NFS exports and mountpoints
I’ve had some weird behavior recently with my NFS exports on my server, and I think having figured out what was going on, I should blog about it, as it took me a while to work out why.
My server uses NFS to export some of it’s directories, most importantly is this line in the /etc/exports
/data *(rw,async,no_root_squash,no_subtree_check)
I thought that this would export all my directories in /data, which it kind of does, but it doesn’t really do in the way I thought it would.
On my server, an ls in /data lets me know there are 4 directories, apps, downloads, mp3 and tv. When I look on my client at /net/media/data I see 4 directories, apps, downloads, mp3 and tv.

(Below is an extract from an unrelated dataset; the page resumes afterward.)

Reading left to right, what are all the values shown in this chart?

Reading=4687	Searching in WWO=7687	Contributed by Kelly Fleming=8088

But inside the downloads directory there are a whole bunch of files and directories on the server. But on the client the downloads directory is empty.
Why would that be? Why would a directory be populated on my server, but appear empty when browsing via nfs, it just doesn’t make sense. But then I discovered this…
mib@media:~$ mount
/dev/mapper/data-home on /home type ext3 (rw)

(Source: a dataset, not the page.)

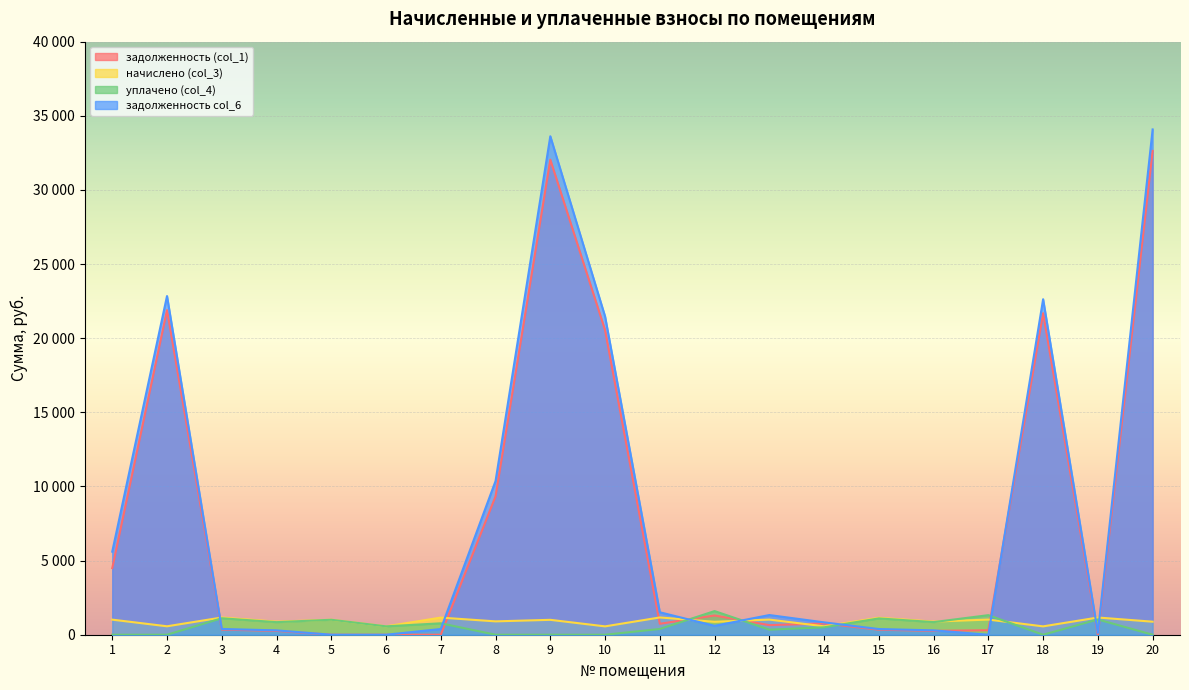

True or false: уплачено (col_4) has more than 1 interior local peaks.

True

/dev/mapper/data-mp3 on /data/mp3 type ext3 (rw)
/dev/mapper/data-download on /data/downloads type ext3 (rw)
securityfs on /sys/kernel/security type securityfs (rw)
rpc_pipefs on /var/lib/nfs/rpc_pipefs type rpc_pipefs (rw)

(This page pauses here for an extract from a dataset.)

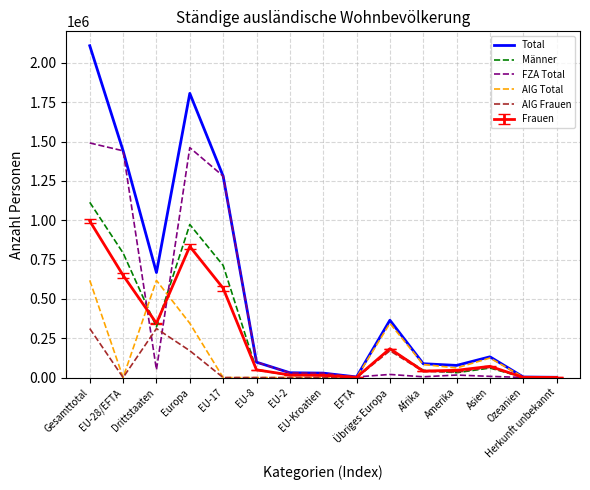

List the series in order of their peak value, highest first.

Total, FZA Total, Männer, Frauen, AIG Total, AIG Frauen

nfsd on /proc/fs/nfsd type nfsd (rw)
“What special about your mount paths?” I hear you cry
Well notice that /dev/mapper/data-download (an LVM volume) is mounted on /data/downloads, it looks like NFS only accesses the single filesystem that is mounted on teh directory accessed, and does not cross mount points that way the local filesystem does.
So /data is on the volume /, and has a downloads subdirectory, but that downloads subdirectory is a target for a mountpoint, and NFS does see the mounted data, only the target directory.
So how can I solve it? The answer it turns out is simple, add the line /data/downloads to the exports file, execute exportfs -a, and restart autofs on my client (it caches) and it all started working. I’m sure there is a perfectly sensible reason for NFS working that way, but I couldn’t find anything obivous in the docs warning me about it and I’ve been scratching my head for a week now trying to work it out.
I hope if anyone else has this problem that this post helps.